Dissertation Abstract
Charles Bukowski: Autobiographer, Gender Critic, Iconoclast
by David Charlson, University of
Kansas, 1995
Often dismissed as the "Dirty Old Man" he once called
himself, Charles Bukowski is an American author whose surface
vulgarity masks a deeper purpose, for his prose and poetry
challenge the social and cultural status quo of America. Through
dramatizing much of his life in his work, he targets the
deadening oppressiveness of the workplace, the questionable
aspects of
traditional masculinity, and elitist attitudes in art and
academia. Because of his first-hand experience in a lower-class
underworld, his work sometimes resembles the "Dirty
Realism" of Raymond Carver, yet Bukowski's challenging
autobiographical persona puts him more in company with Kurt
Vonnegut, Frederick Exley, and Hunter Thompson.
Not an autobiographer per se, Bukowski told his story mainly
through the persona of Henry Chinaski, employing Timothy Dow
Adams' concept of strategic lying. In the first of three stages
of his autobiographical project, Bukowski unleashed his
"Dirty Old
Man" persona to gain attention; the second responded to the
attention and began to correct the intitial impression; the
third,
primarily through five autobiographical novels, presented a
Chinaski quite like Bukowski--still confrontational but no
madman.
Michael Kaufman's "triad of men's violence" (against
women, other men, and themselves) can explain the general
Bukowski
persona as a complicated gender construct. Bukowski's
Bildungsroman, HAM ON RYE, shows Chinaski as victim,
practitioner, and critic of male violence, with the last role
figuring prominently into his other work too.

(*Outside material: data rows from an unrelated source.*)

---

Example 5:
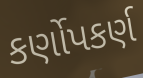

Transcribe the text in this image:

કર્ણોપકર્ણ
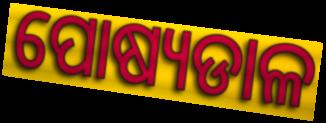
ପୋଷ୍ୟଡାଳ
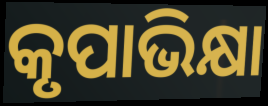
କୃପାଭିକ୍ଷା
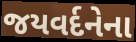
જયવર્દનેના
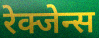
रेक्जेन्स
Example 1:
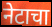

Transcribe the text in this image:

नेटाचा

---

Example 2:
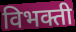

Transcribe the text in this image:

विभक्ती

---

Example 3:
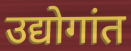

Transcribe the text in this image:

उद्योगांत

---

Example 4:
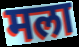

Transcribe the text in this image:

मला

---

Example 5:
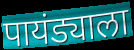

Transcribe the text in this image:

पायंड्याला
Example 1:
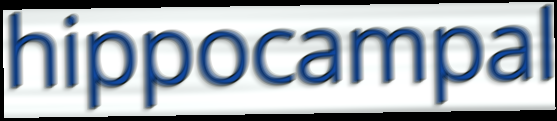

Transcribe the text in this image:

hippocampal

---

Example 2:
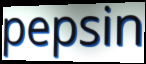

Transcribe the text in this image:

pepsin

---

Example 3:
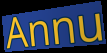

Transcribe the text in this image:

Annu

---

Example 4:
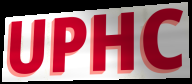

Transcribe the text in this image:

UPHC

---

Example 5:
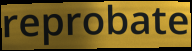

Bukowski is also critical of what Peter Burger calls
"institution art," in a gesture both populist and
avant-garde. As populist, he
resembles the British working-class writers described in THE
REPUBLIC OF LETTERS who aim to "disestablish"
literature,
yet he is no man of the people. His iconoclastic outsiderhood
places him in the American avant-garde, defined as "the work
of
the socially marginalized" by Maria Damon. As general
postmodern phenomenon, he blends the democratic accessibility of
populist writing with the adventurous gesturing of the
avant-garde. The blend includes the directness of Hemingway (an
early
hero), the freedom to be profanely honest, and the ability to
laugh at himself and make us laugh as well.